I watched, like a sap, and the answers were No, No, and -- in an awkward exchange -- No, she's probably just copying you.

After that, I steadfastly ignored their taunts, no matter how important they sounded, but it seemed like they started ramping up the danger to force me to tune in. The intent was crystal clear: the information they were withholding could pose an immediate threat to my life.

"A deadly animal is on the loose," they declared. "Should you be standing by your door with a big stick? Tune in tonight to find out."

"Fire races out of control in one of the five boroughs," they announced. "Should you be running outside in your underwear?"

"Are zombies terrorizing Manhattan?" they asked. "You might want to keep gas and matches nearby after you hear this!"

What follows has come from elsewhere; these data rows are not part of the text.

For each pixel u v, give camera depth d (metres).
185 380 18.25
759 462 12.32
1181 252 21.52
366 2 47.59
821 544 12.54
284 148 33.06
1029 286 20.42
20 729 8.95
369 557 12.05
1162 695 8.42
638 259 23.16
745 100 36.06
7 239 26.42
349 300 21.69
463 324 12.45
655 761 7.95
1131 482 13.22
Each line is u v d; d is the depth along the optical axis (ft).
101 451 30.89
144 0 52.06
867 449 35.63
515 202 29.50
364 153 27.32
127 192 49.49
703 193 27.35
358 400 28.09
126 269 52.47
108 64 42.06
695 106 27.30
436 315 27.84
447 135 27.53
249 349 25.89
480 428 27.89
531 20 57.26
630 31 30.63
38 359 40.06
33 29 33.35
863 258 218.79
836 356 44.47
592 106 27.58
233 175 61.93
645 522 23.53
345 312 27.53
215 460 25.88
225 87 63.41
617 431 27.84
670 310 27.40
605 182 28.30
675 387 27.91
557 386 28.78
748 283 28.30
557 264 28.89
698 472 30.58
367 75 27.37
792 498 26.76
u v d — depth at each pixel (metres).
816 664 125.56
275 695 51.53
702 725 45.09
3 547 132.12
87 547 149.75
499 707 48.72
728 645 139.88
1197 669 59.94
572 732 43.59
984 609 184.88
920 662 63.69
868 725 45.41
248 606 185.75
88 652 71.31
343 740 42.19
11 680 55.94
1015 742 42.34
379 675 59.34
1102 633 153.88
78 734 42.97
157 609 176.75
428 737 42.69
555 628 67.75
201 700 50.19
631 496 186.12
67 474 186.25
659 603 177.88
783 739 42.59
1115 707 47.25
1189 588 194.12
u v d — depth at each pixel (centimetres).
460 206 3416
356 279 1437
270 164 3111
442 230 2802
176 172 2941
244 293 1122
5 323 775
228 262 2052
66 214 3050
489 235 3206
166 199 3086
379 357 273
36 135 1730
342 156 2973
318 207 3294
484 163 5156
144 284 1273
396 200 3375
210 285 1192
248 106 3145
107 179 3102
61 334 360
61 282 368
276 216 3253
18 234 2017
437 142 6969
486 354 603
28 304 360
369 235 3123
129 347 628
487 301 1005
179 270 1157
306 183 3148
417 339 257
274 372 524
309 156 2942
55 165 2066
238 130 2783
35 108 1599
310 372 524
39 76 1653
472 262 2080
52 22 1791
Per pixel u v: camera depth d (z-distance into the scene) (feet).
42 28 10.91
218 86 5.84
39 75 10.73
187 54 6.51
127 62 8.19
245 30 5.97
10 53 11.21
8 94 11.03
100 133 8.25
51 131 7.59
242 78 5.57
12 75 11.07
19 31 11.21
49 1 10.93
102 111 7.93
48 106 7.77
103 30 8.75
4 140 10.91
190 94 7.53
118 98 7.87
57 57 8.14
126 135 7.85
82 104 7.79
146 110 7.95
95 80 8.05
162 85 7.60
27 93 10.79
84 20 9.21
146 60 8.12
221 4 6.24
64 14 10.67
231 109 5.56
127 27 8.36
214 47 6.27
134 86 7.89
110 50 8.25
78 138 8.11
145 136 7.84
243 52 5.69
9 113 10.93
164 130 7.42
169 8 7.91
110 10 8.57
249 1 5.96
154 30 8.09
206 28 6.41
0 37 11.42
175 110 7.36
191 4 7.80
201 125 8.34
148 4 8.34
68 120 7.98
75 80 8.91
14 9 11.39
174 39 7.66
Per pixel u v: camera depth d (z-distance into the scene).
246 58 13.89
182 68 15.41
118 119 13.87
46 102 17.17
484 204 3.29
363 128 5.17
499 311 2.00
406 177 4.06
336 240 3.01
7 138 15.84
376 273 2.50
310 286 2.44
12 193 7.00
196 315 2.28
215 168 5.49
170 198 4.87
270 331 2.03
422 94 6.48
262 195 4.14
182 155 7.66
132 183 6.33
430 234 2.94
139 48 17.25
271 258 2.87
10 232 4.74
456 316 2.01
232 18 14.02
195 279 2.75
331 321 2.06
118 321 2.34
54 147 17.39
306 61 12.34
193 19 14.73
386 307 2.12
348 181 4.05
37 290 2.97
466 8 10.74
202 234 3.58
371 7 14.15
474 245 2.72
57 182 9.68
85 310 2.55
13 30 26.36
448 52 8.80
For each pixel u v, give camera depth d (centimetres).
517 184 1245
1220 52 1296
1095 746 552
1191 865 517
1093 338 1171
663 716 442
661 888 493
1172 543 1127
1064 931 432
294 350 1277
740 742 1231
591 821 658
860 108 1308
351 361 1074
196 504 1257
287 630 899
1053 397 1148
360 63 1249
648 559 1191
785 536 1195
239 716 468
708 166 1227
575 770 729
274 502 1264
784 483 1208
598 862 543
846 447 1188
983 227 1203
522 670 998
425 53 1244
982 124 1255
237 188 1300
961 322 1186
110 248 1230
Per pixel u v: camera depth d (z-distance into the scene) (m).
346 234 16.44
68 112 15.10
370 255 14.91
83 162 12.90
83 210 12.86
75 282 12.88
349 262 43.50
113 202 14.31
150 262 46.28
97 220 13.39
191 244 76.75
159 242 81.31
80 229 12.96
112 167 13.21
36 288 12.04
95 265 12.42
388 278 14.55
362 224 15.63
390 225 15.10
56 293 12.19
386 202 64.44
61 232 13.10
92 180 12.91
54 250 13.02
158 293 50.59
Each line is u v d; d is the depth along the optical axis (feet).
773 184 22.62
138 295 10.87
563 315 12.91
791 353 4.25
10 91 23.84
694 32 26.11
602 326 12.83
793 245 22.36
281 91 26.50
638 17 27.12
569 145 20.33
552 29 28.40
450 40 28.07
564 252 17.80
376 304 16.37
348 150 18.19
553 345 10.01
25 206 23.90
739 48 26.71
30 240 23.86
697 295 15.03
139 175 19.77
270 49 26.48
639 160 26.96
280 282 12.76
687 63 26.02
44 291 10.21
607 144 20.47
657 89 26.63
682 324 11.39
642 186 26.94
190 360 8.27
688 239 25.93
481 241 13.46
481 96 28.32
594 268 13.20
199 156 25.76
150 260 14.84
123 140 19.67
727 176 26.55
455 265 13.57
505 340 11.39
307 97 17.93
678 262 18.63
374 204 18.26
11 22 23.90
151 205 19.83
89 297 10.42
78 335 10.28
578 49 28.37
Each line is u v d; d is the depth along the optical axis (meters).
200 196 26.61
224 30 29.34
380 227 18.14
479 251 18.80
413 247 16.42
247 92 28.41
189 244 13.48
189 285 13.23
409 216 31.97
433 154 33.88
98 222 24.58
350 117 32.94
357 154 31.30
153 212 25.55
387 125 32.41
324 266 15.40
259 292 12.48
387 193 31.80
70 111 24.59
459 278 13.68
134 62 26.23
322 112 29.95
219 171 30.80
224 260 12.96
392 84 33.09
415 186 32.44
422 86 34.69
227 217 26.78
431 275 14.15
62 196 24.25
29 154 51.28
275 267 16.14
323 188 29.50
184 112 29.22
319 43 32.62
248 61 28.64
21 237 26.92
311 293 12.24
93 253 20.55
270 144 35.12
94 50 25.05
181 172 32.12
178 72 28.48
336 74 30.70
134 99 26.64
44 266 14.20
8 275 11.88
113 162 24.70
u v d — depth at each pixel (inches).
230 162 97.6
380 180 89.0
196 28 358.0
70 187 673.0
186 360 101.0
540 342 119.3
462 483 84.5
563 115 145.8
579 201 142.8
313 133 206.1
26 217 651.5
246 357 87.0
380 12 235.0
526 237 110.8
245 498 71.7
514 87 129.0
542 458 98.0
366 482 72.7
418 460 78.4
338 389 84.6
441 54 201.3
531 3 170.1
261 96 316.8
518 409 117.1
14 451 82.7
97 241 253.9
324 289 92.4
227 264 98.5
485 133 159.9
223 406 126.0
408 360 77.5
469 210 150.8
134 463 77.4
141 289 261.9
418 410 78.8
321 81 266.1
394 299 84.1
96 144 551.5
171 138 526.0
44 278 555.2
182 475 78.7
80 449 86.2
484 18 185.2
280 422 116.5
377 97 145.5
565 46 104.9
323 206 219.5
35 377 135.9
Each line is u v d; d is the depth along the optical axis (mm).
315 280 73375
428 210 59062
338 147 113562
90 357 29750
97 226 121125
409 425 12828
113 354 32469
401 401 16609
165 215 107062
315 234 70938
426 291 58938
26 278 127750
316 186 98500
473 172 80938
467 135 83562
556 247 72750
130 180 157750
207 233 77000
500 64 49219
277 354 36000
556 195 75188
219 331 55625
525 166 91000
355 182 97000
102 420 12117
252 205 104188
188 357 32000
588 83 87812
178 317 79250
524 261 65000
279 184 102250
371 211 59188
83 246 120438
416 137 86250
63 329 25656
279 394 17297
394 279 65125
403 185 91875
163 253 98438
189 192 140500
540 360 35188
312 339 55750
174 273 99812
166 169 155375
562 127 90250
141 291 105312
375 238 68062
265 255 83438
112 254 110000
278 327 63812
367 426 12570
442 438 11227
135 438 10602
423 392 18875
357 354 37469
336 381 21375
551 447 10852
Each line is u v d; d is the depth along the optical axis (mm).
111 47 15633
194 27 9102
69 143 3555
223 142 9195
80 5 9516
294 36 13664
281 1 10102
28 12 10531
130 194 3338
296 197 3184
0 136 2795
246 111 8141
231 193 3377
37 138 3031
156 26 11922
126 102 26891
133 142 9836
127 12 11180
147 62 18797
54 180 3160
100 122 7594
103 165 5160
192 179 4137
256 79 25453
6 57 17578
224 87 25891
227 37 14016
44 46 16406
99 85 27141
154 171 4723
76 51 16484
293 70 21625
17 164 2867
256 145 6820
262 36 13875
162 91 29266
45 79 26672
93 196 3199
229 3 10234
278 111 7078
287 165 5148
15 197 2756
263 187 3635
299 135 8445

None of these warnings ever amounted to anything, so eventually I wrote them off. But one day I know they won't be crying wolf, and I won't be paying attention. It pisses me off: I miss actual news people, and I'm insulted that these idiots pretend they're something more than capitalist tools designed to make me buy Tide.

I'm tempted to phone them anonymously. "Somebody who's fed up with news-bulletin bullshit is standing in front of a TV station, waiting to punch a news anchor in the face," I'd say. "Could it be you? Find out tonight."

1 comment:

Anonymous said...

Truly, you speak for all of us.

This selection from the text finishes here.